The bull turns in a tight circle and my eyes flash up to the timer, shocked to find that his eight seconds are almost up. When the buzzer sounds, the rodeo clowns rush over to help him dismount, but he leaps off and tosses a hand in the air before turning and pointing at Rhett, who is still sitting up in the fencing, clapping hard.
Looking so damn proud of the younger rider. Truthfully, it’s adorable.
“You okay, sweetheart?” a woman beside me asks.
I smile back at her. “Yes. Just... nervous.”
“I can tell.” She nods her head down at my hands, which are currently fisted in the fabric of my skirt. “You here with one of the boys?”
“Oh.” I laugh nervously, not wanting to throw Rhett under the bus to someone who is wearing a World Bull Riding Federation t-shirt with a longhorn skull on it. “I’m working on the business end. This is my first time.”
“Now the skirt makes sense,” she says kindly, eyeing my outfit. I don’t particularly care if I appear out of place. I feel good in skirts. Look good, feel good. And after years of not feeling good, wearing pretty clothes makes me feel good. So, I do it. Even if I look overdressed.
I laugh politely all the same, but when she makes a grumbling noise, I follow her line of sight, and my eyes land right on Rhett, who is pulling a helmet with a cage over his head as a white and black bull trots into the chute. The gate slams closed behind the animal, trapping it between the panels, which it clearly does not like based on the way it’s crashing against them.

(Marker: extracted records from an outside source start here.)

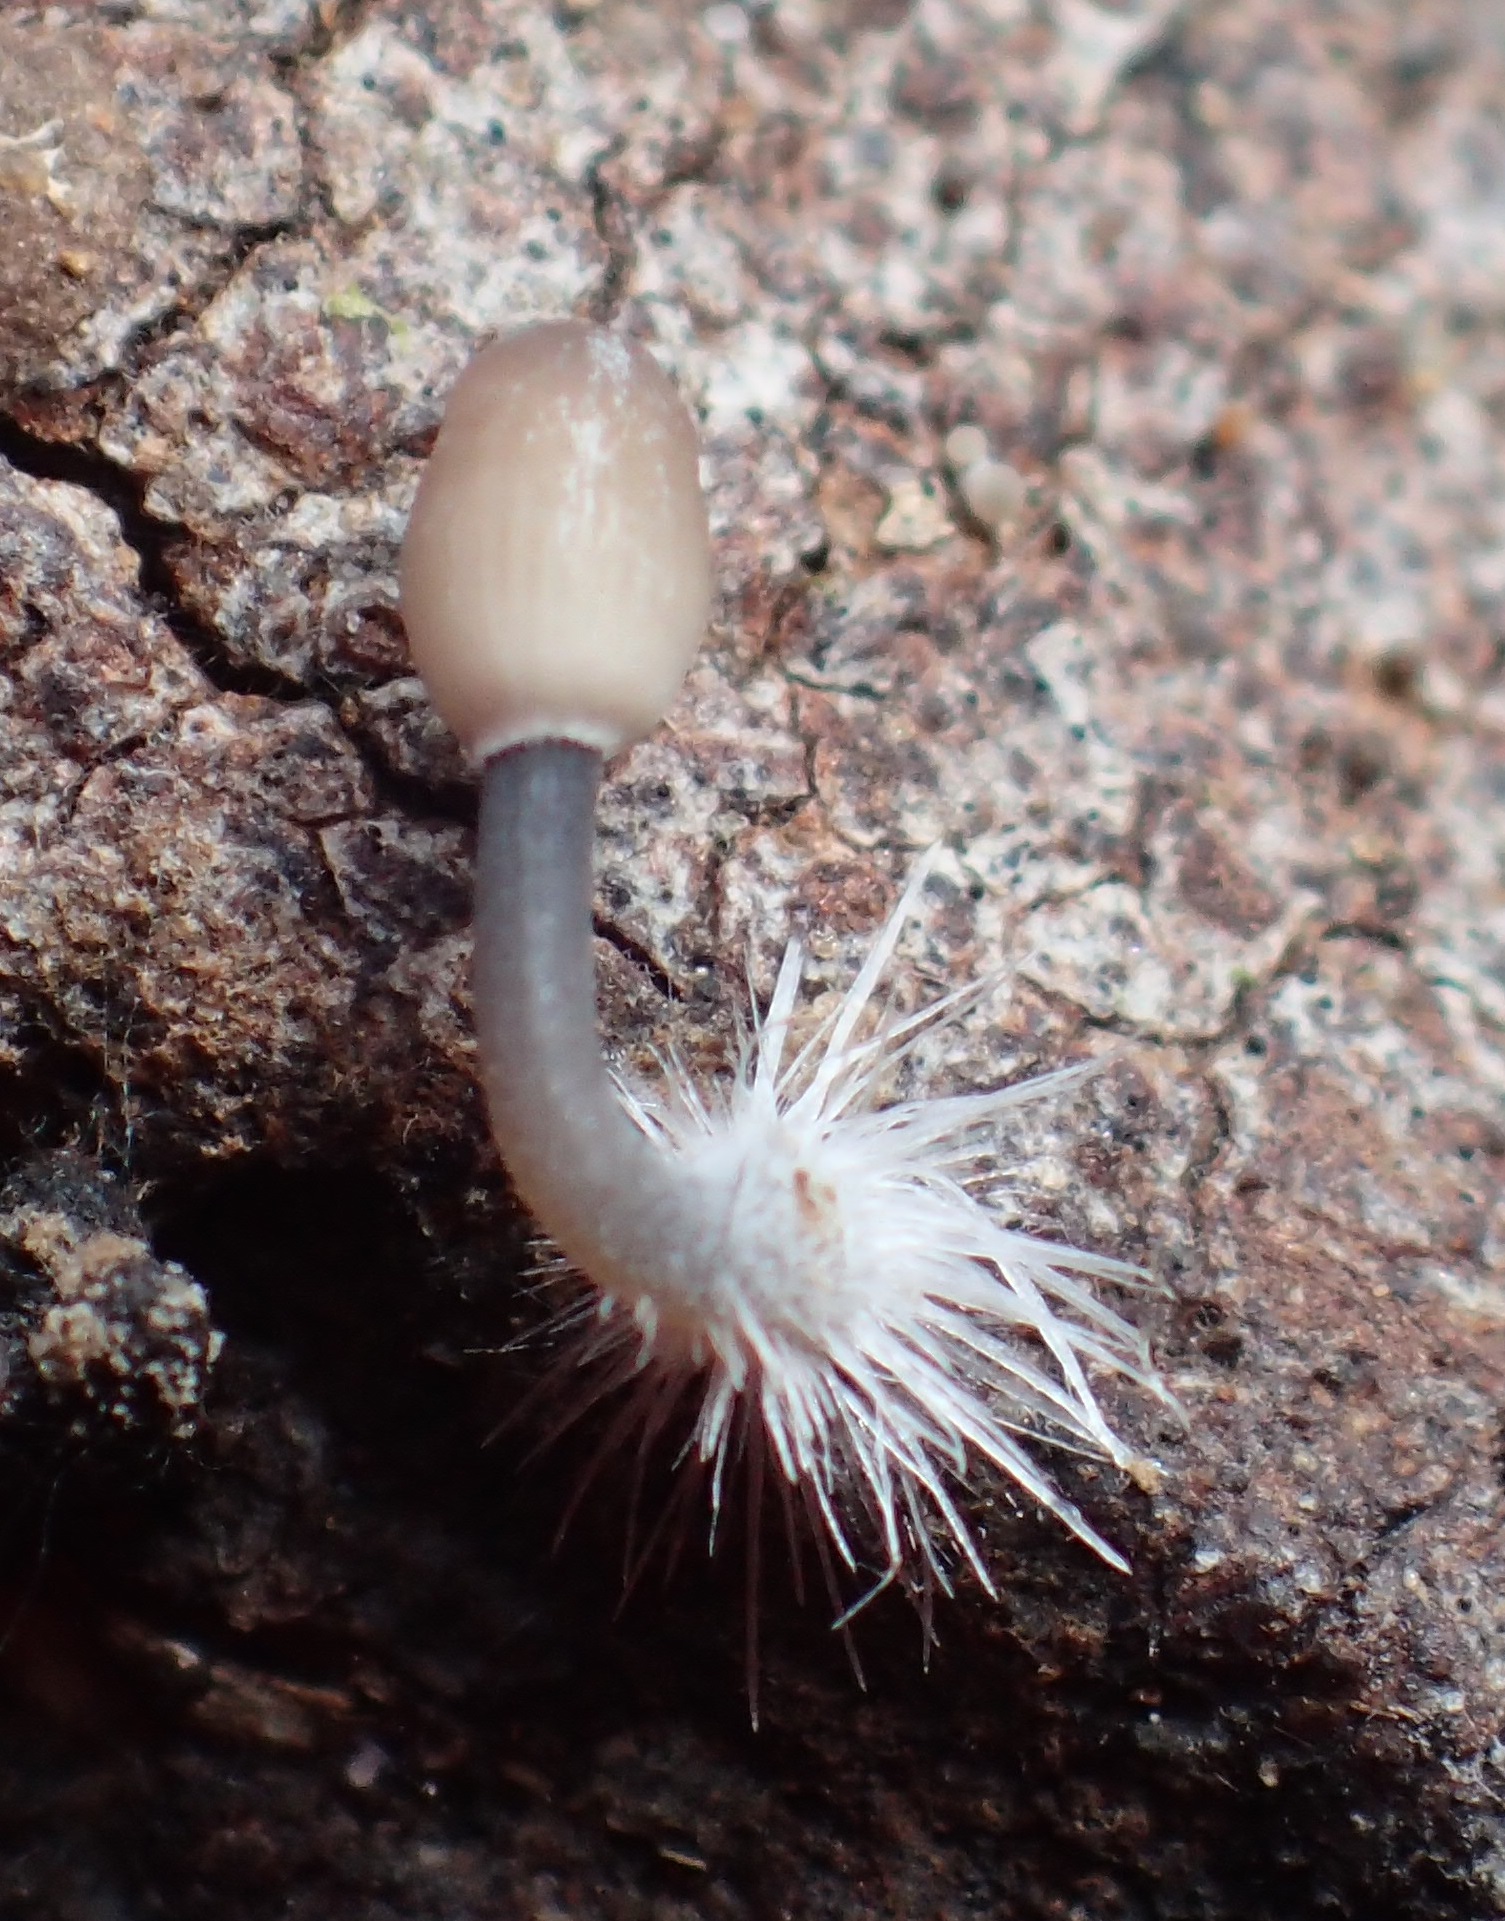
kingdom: Fungi
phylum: Basidiomycota
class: Agaricomycetes
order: Agaricales
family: Mycenaceae
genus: Mycena
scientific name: Mycena cystidiosa
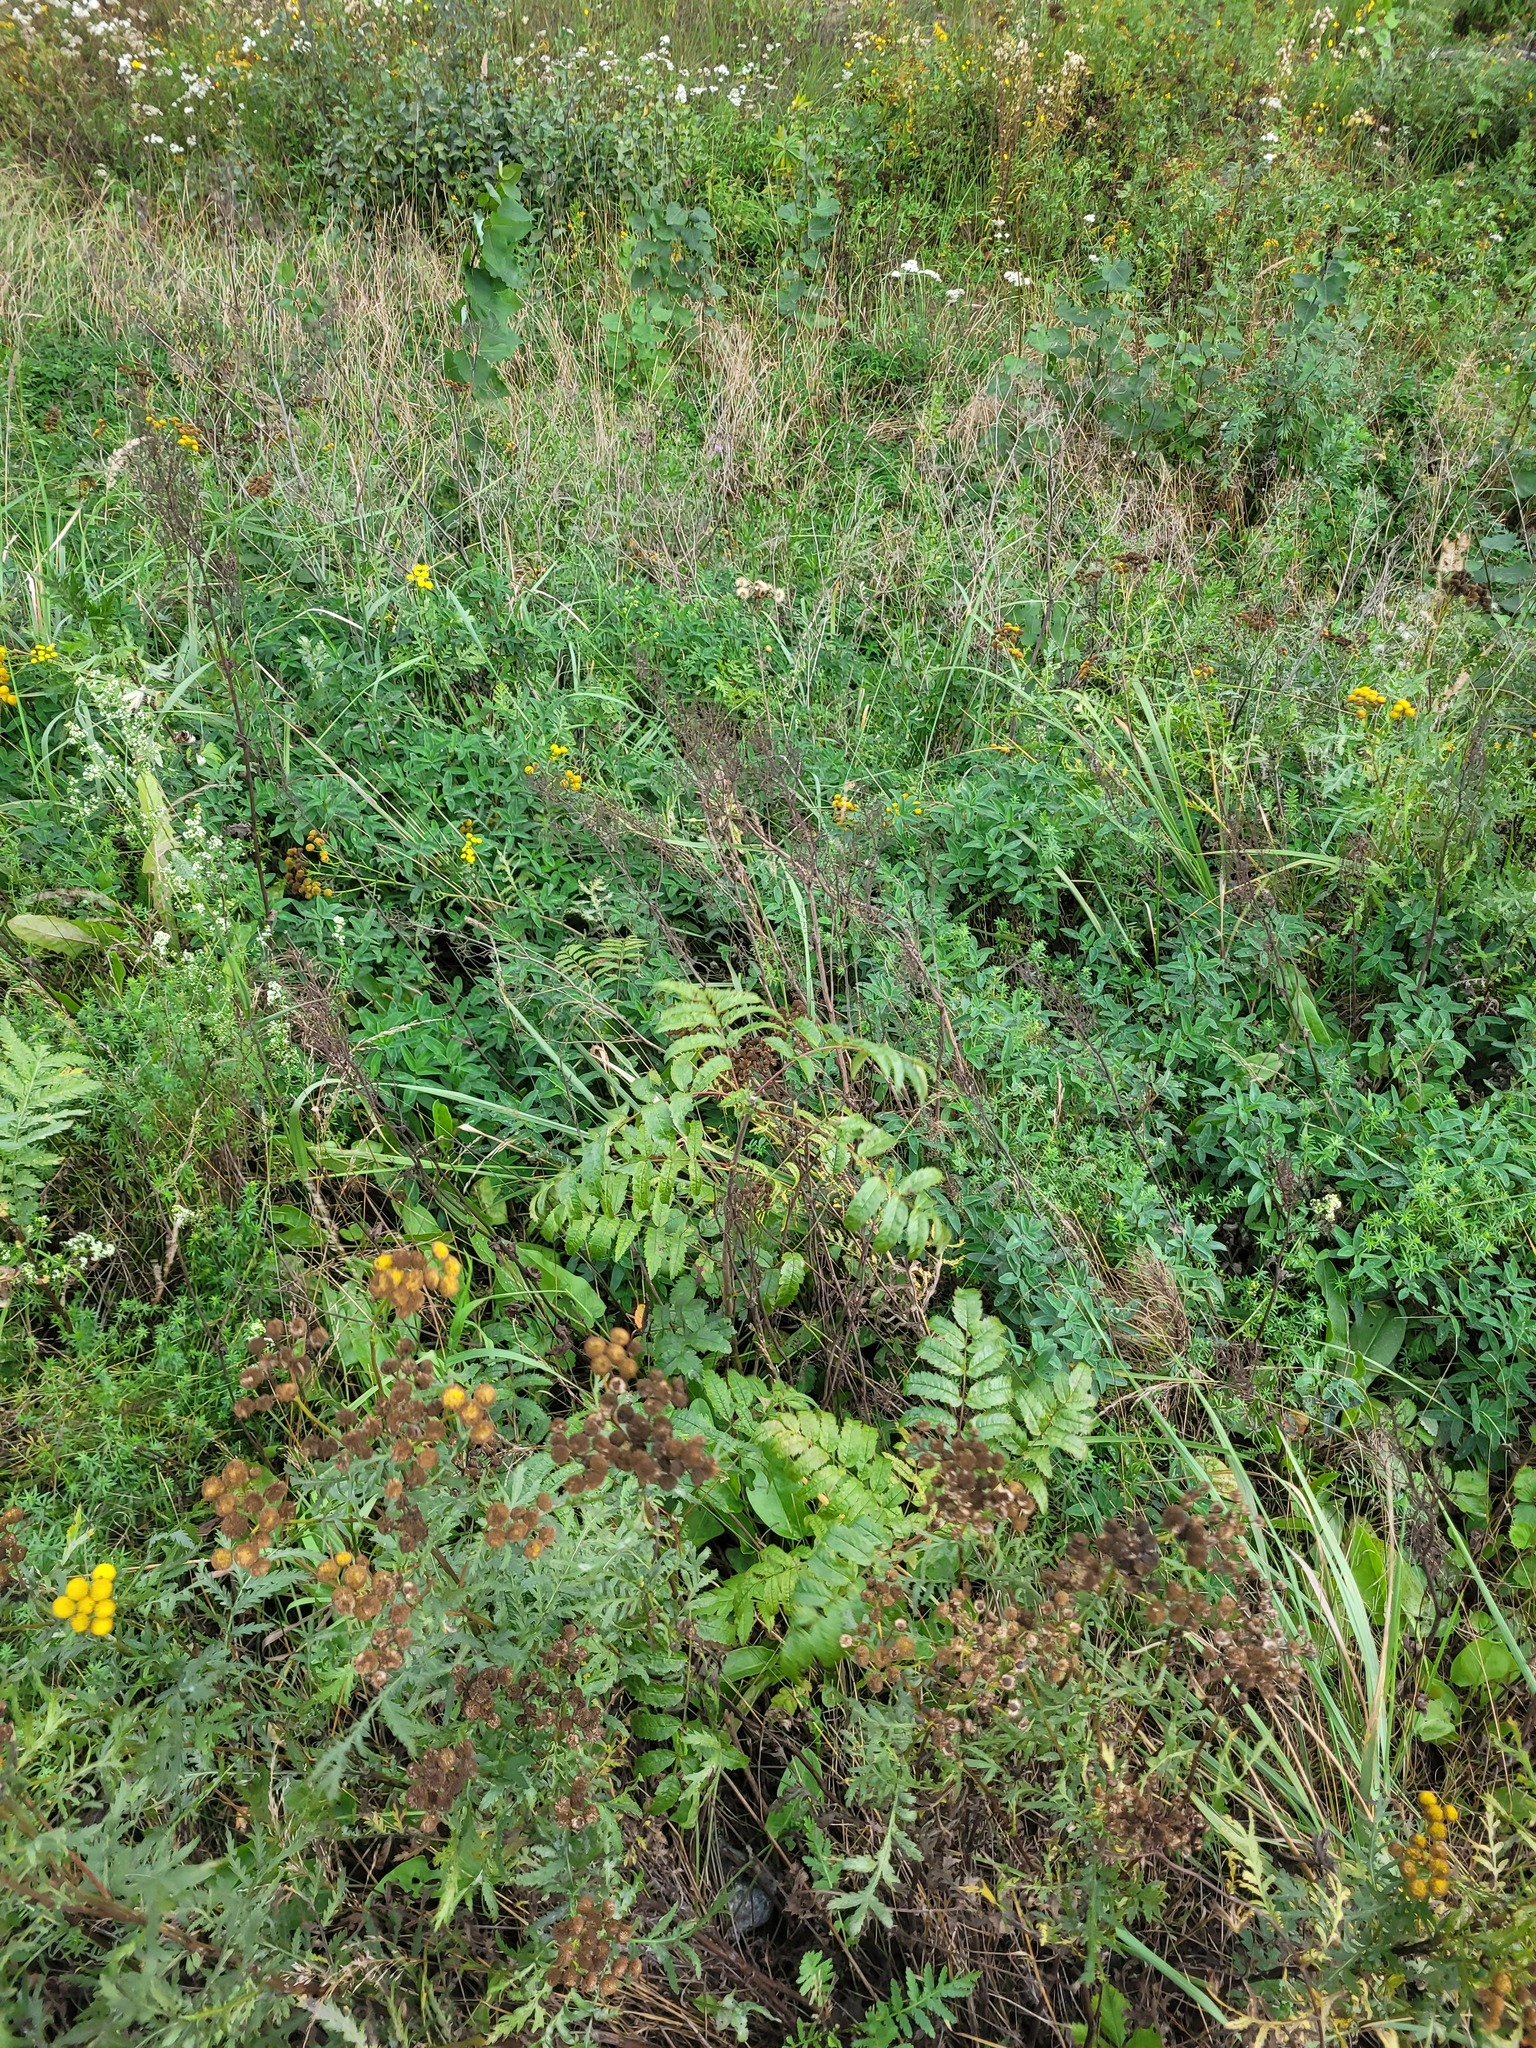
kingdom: Plantae
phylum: Tracheophyta
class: Magnoliopsida
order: Rosales
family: Rosaceae
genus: Sorbus
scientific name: Sorbus aucuparia
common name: Rowan
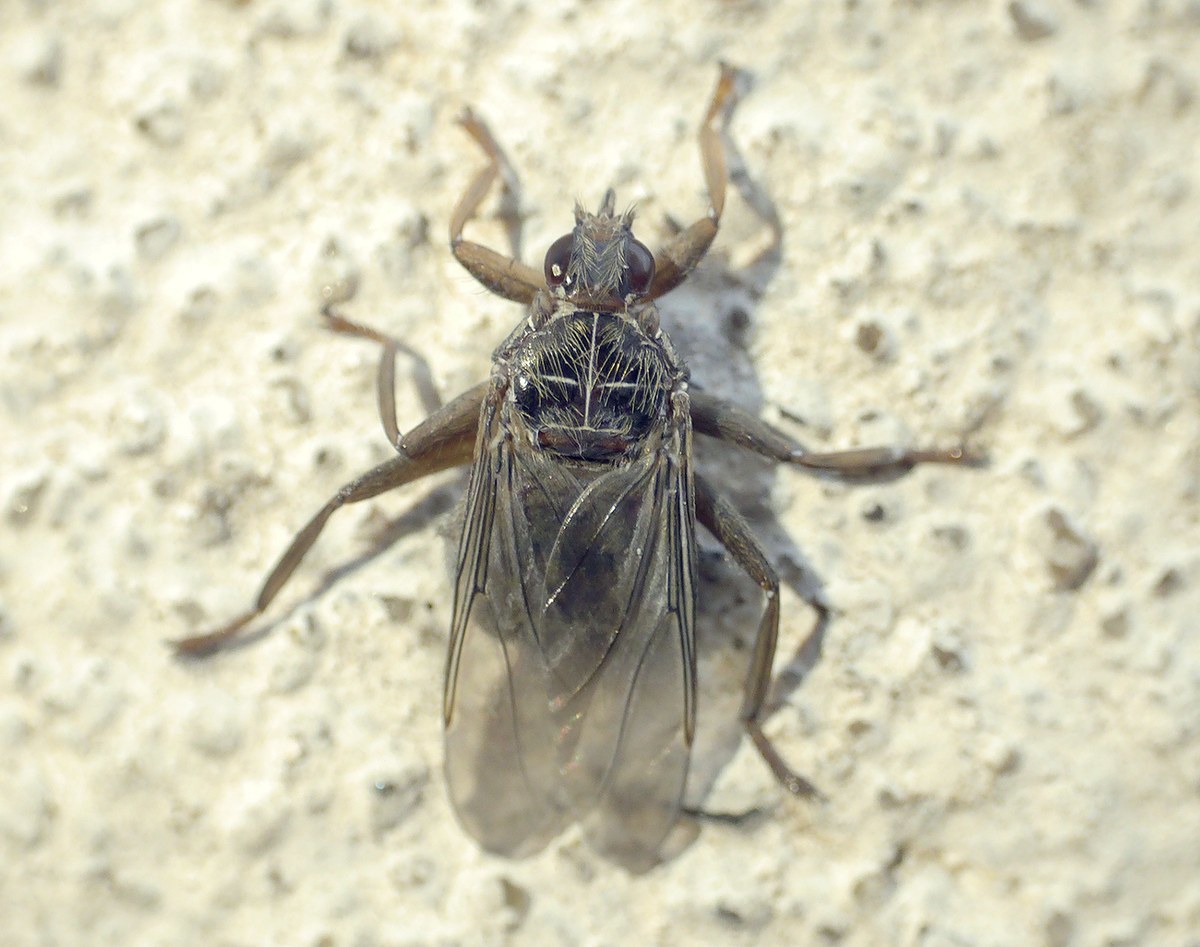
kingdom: Animalia
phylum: Arthropoda
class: Insecta
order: Diptera
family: Hippoboscidae
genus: Pseudolynchia
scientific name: Pseudolynchia canariensis
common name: Louse fly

Rhett pulls himself back up, wincing as he does.
My throat tightens, but Rhett only pauses for a moment before descending onto the beast’s back, like he’s not terrified by the prospect.
I guess it’s just me.
He runs his hands over the rope before him, and even from some distance away, I swear I can hear the rasp of his leather glove against the rope. The firm grip. The way his hand ripples over it.